- [EXERCISE REQUIREMENTS]: Copy each entry below exactly. No images.

- [Saved data entries]:
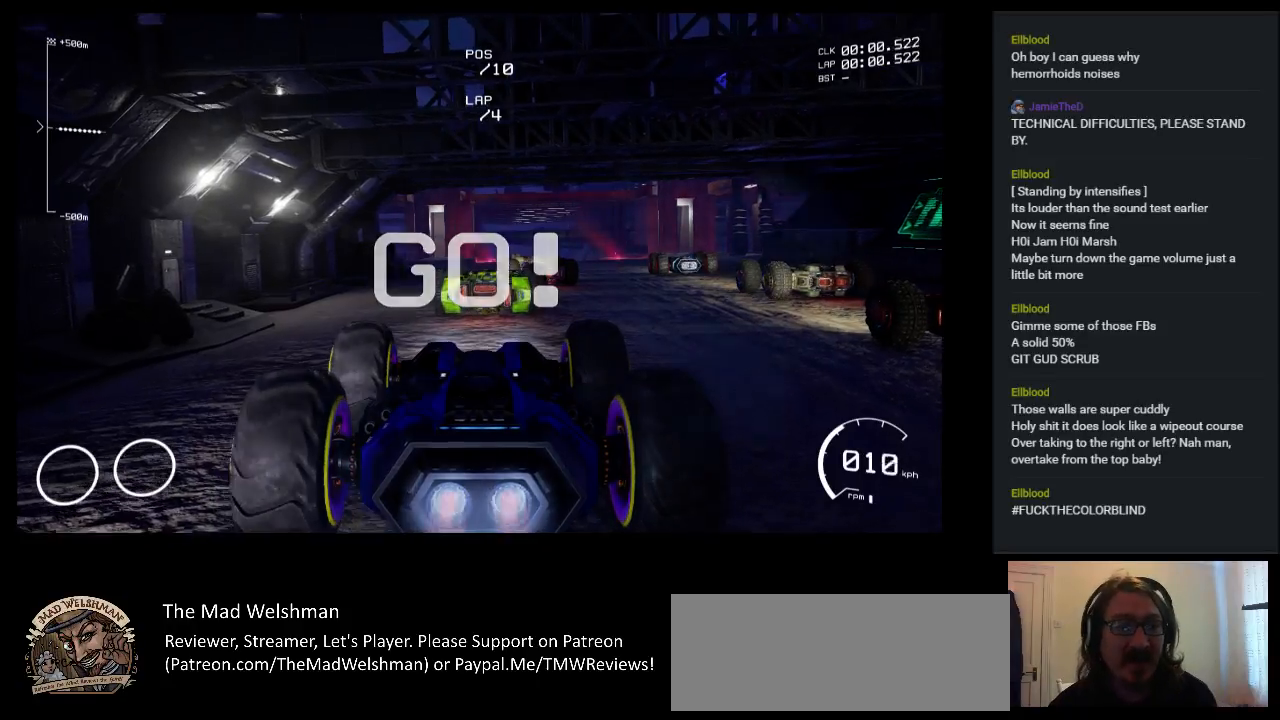
{"keys": ["up"], "events": [[133, "right", "down"], [350, "right", "up"]]}
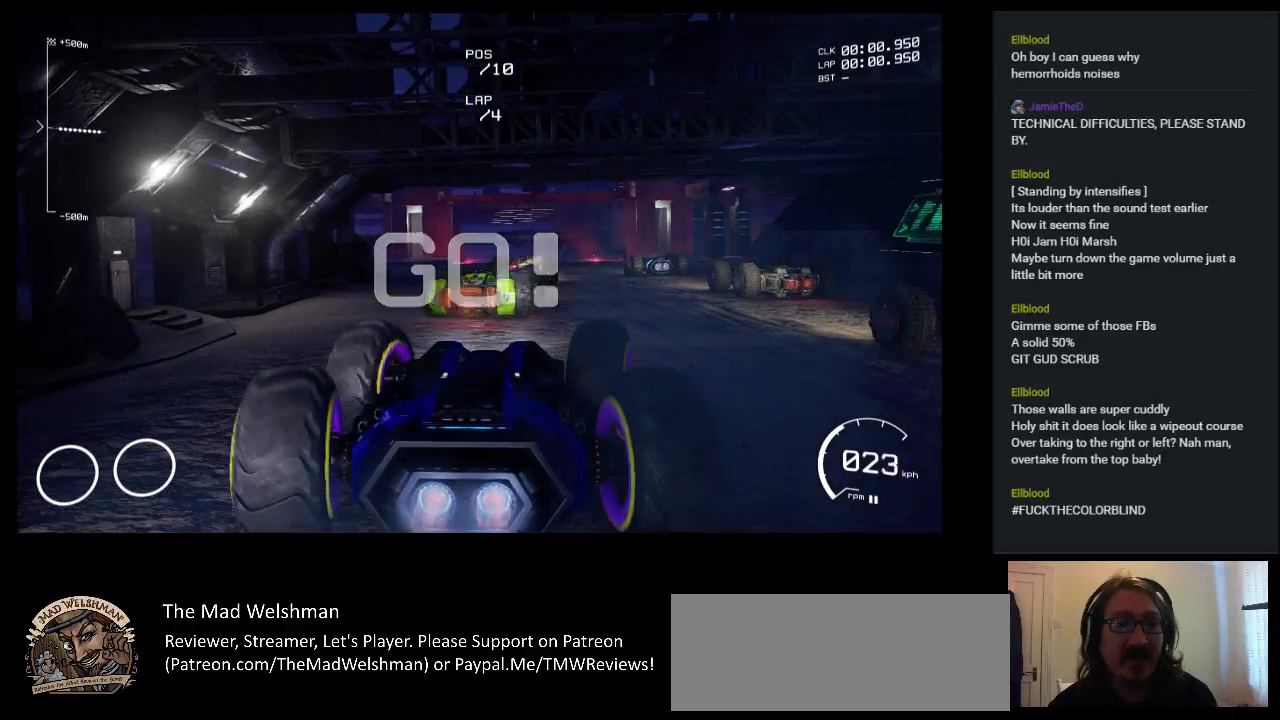
{"keys": ["up"], "events": []}
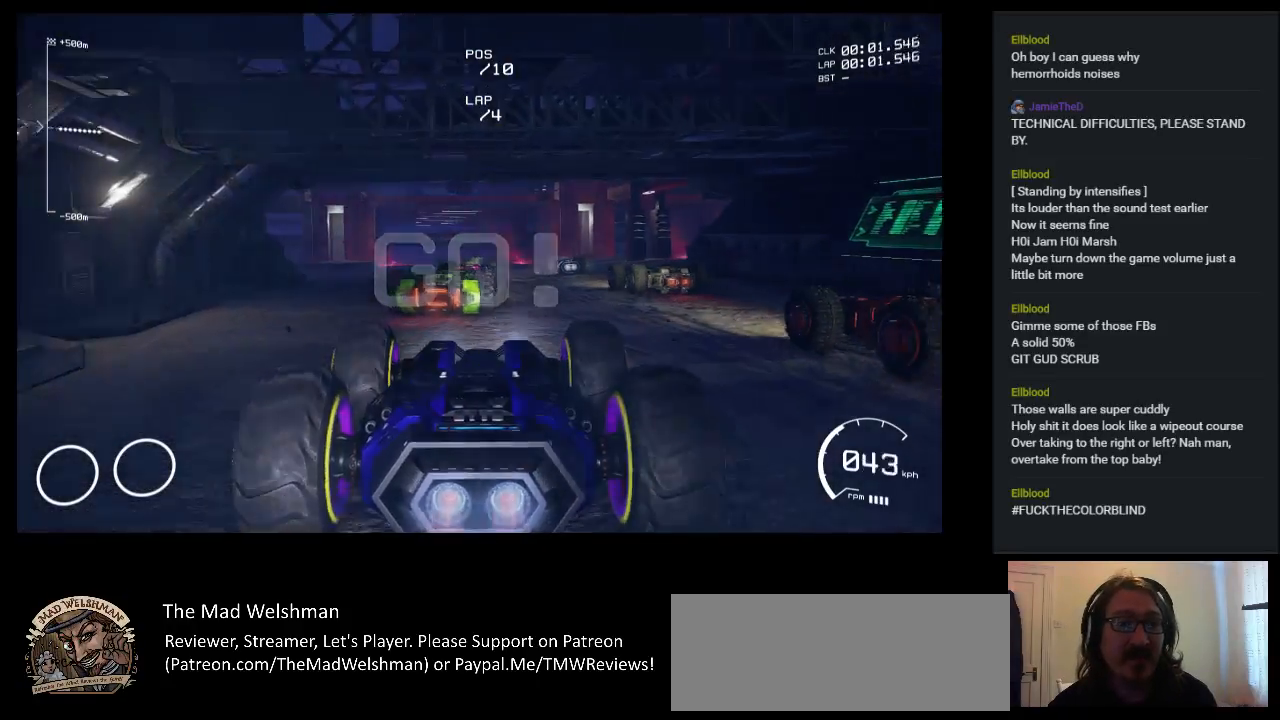
{"keys": ["up"], "events": []}
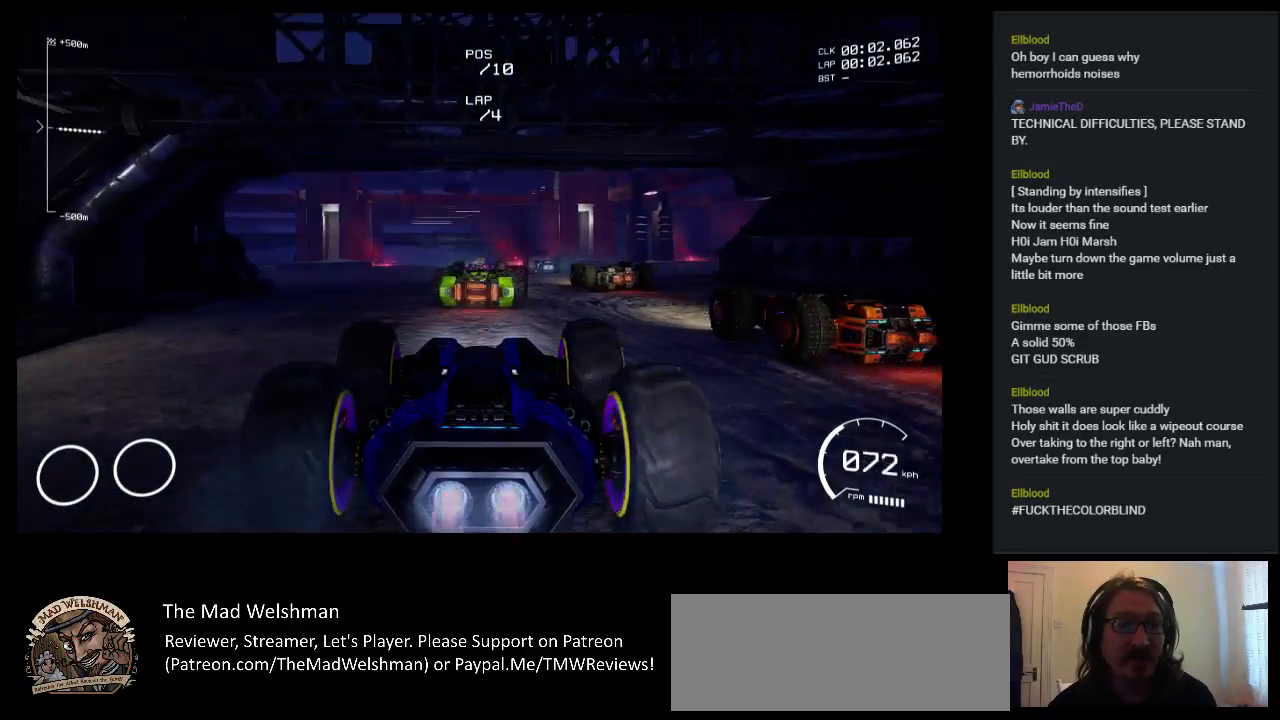
{"keys": ["up"], "events": [[167, "left", "down"], [250, "left", "up"]]}
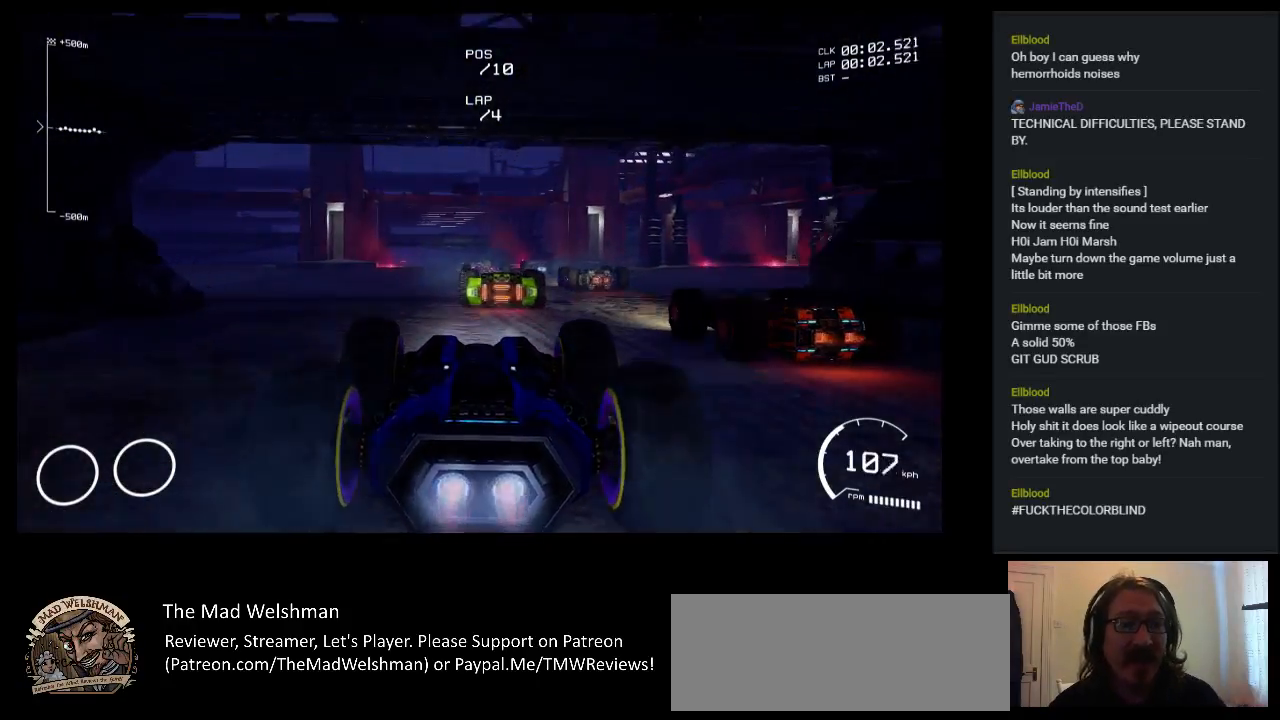
{"keys": ["up"], "events": [[383, "left", "down"], [500, "left", "up"]]}
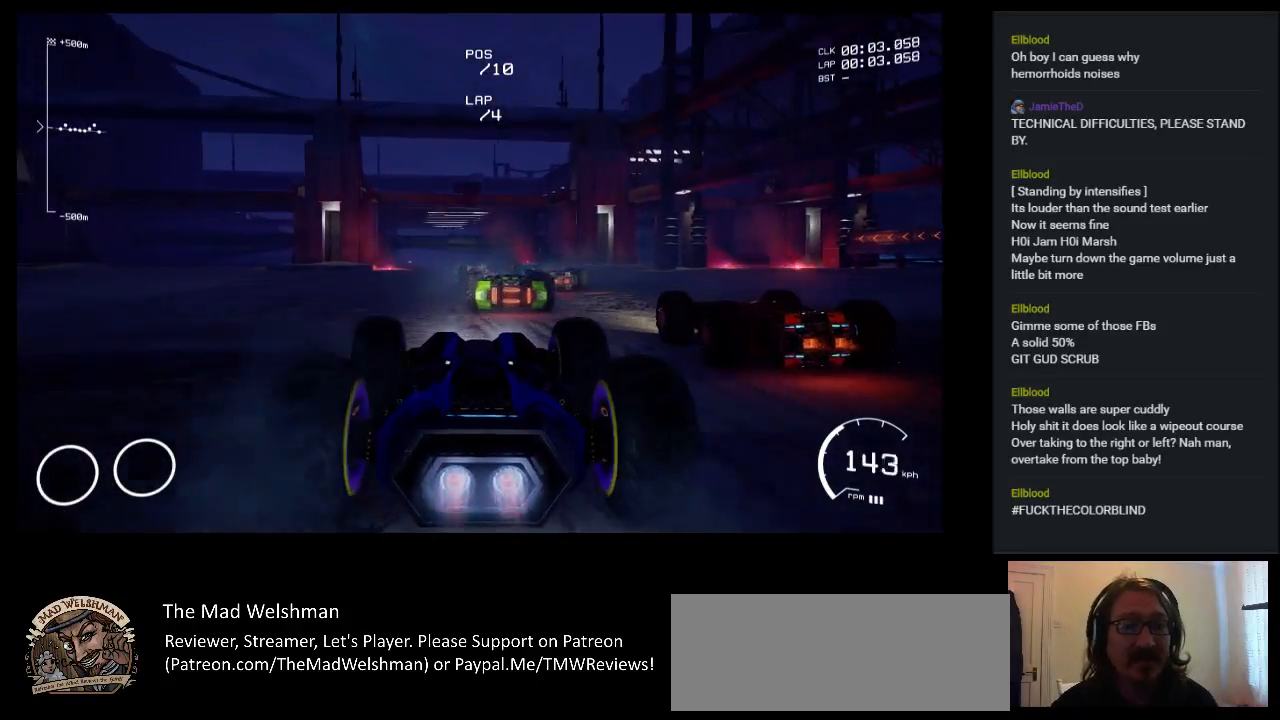
{"keys": ["up"], "events": []}
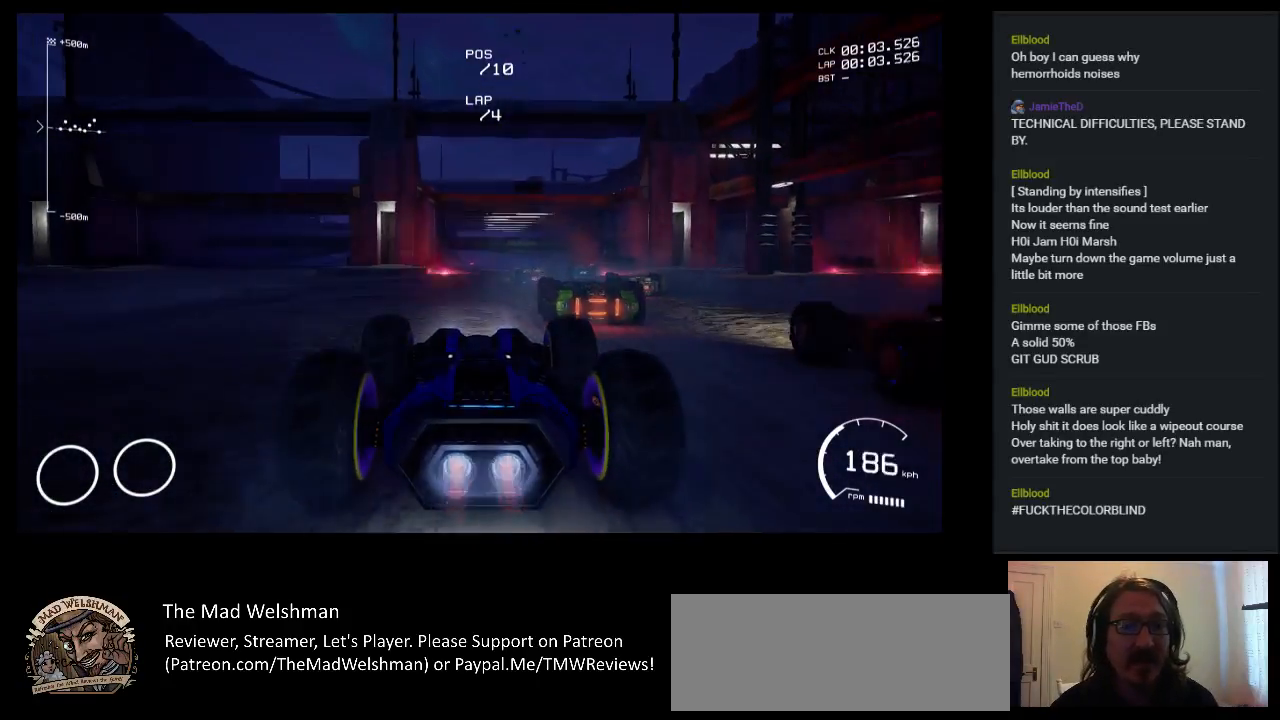
{"keys": ["up"], "events": []}
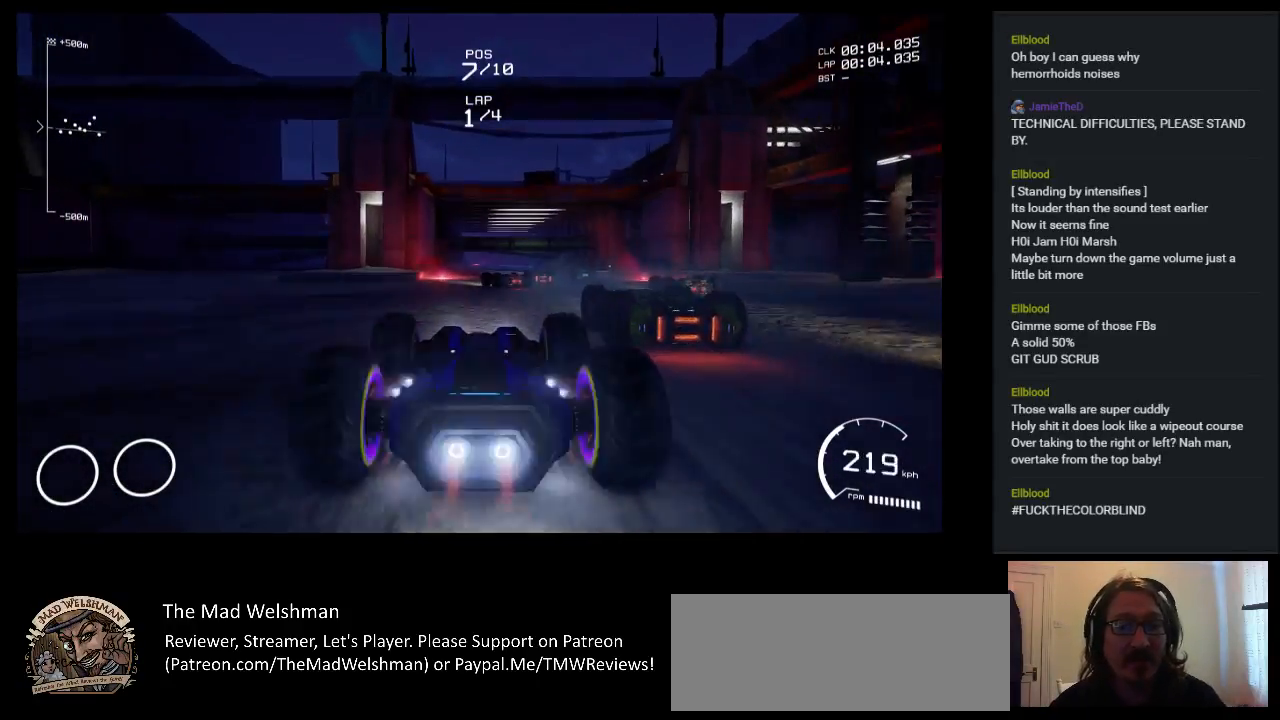
{"keys": ["up"], "events": [[233, "right", "down"], [333, "right", "up"]]}
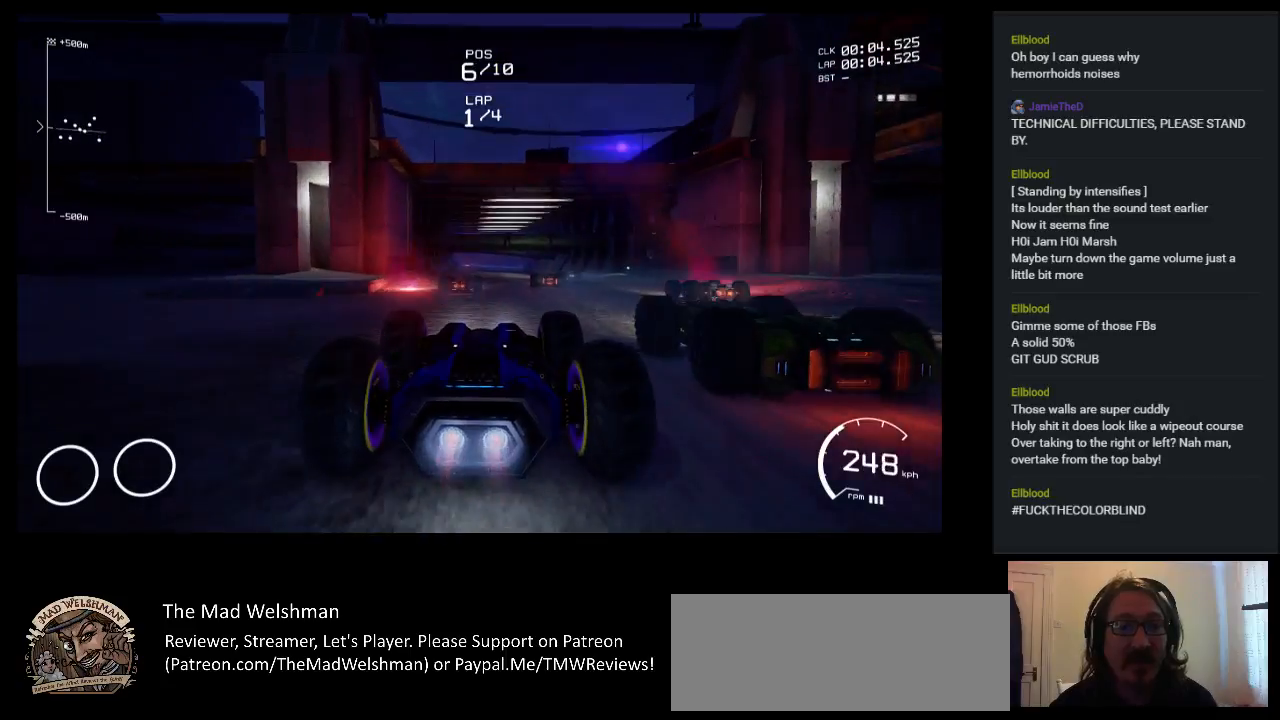
{"keys": ["up"], "events": []}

- [WRITTEN SOLUTION]:
{"keys": ["up"], "events": [[133, "right", "down"], [350, "right", "up"]]}
{"keys": ["up"], "events": []}
{"keys": ["up"], "events": []}
{"keys": ["up"], "events": [[167, "left", "down"], [250, "left", "up"]]}
{"keys": ["up"], "events": [[383, "left", "down"], [500, "left", "up"]]}
{"keys": ["up"], "events": []}
{"keys": ["up"], "events": []}
{"keys": ["up"], "events": [[233, "right", "down"], [333, "right", "up"]]}
{"keys": ["up"], "events": []}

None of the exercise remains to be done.